Task details.
Rewrite all of the items below, changing "guitar picks" to "plectrums" wherever it occurs and keeping everything else the same. Leave the pictures out of your version.

Data listing.
= = = =

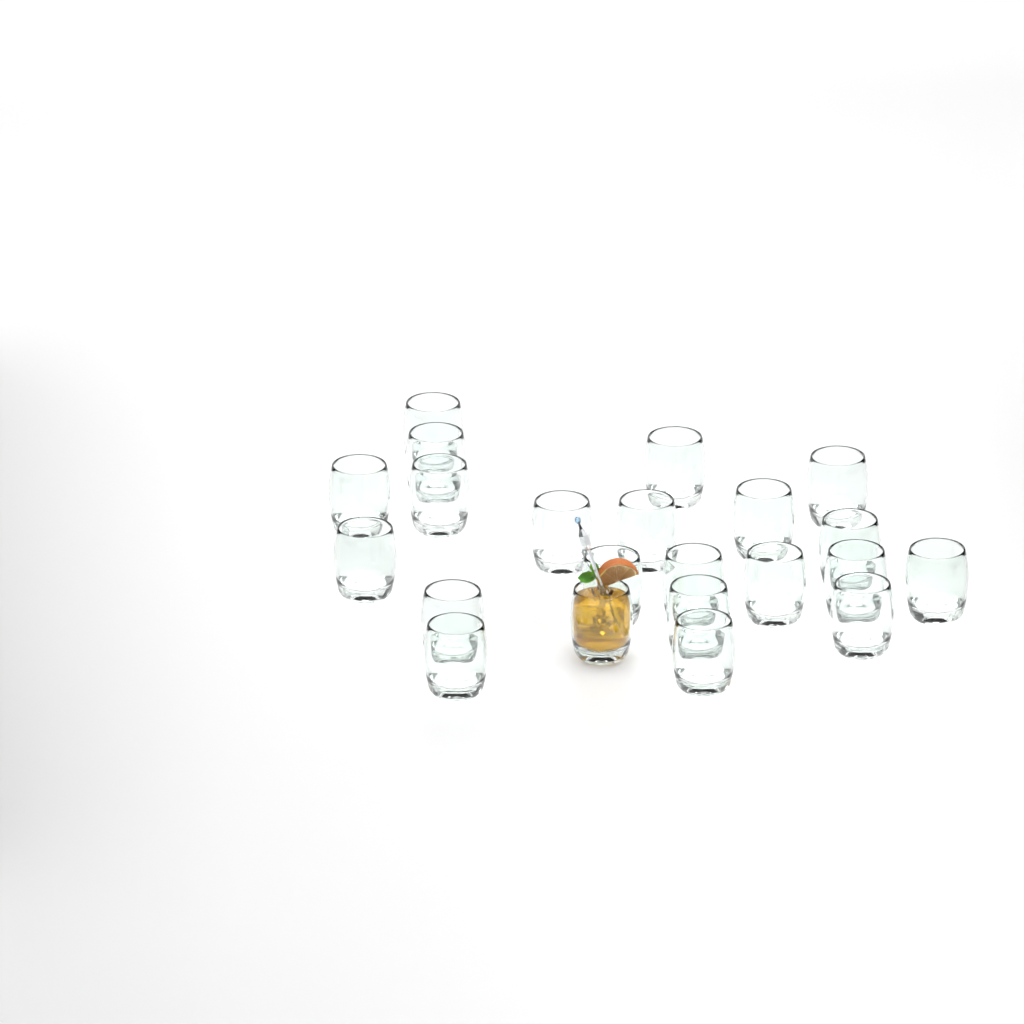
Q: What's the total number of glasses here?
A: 22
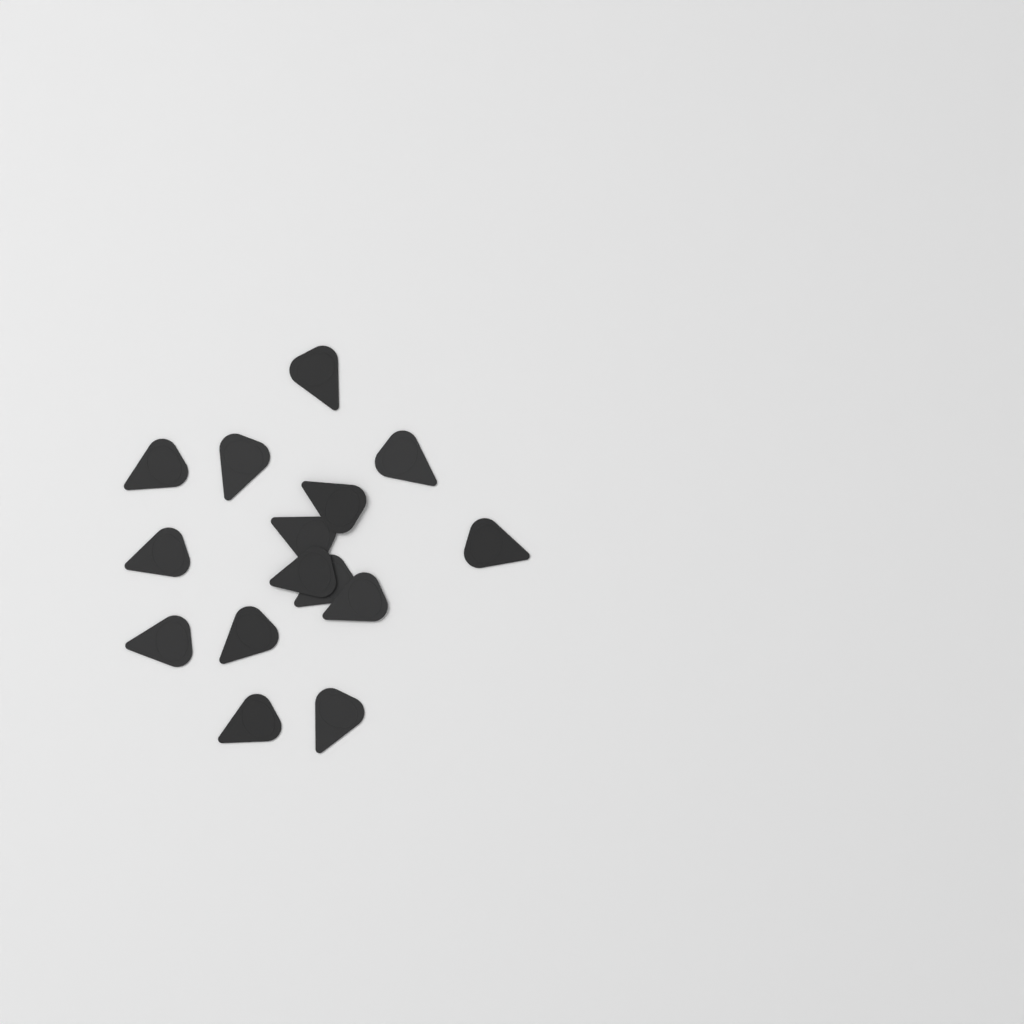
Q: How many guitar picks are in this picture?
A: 15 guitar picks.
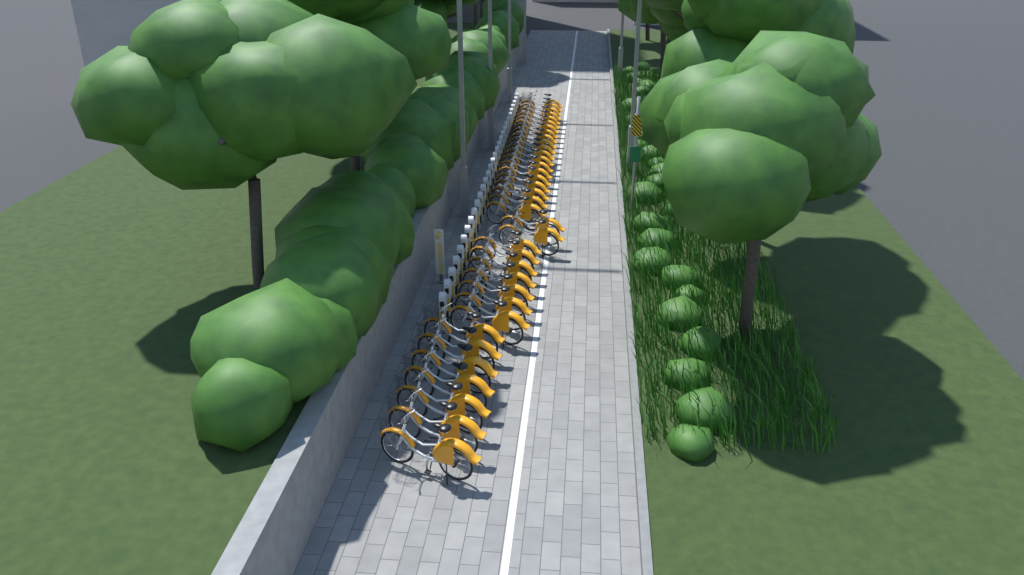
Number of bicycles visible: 36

= = = =

Exercise solution.
Q: What's the total number of glasses here?
A: 22
Q: How many plectrums are in this picture?
A: 15 plectrums.
Number of bicycles visible: 36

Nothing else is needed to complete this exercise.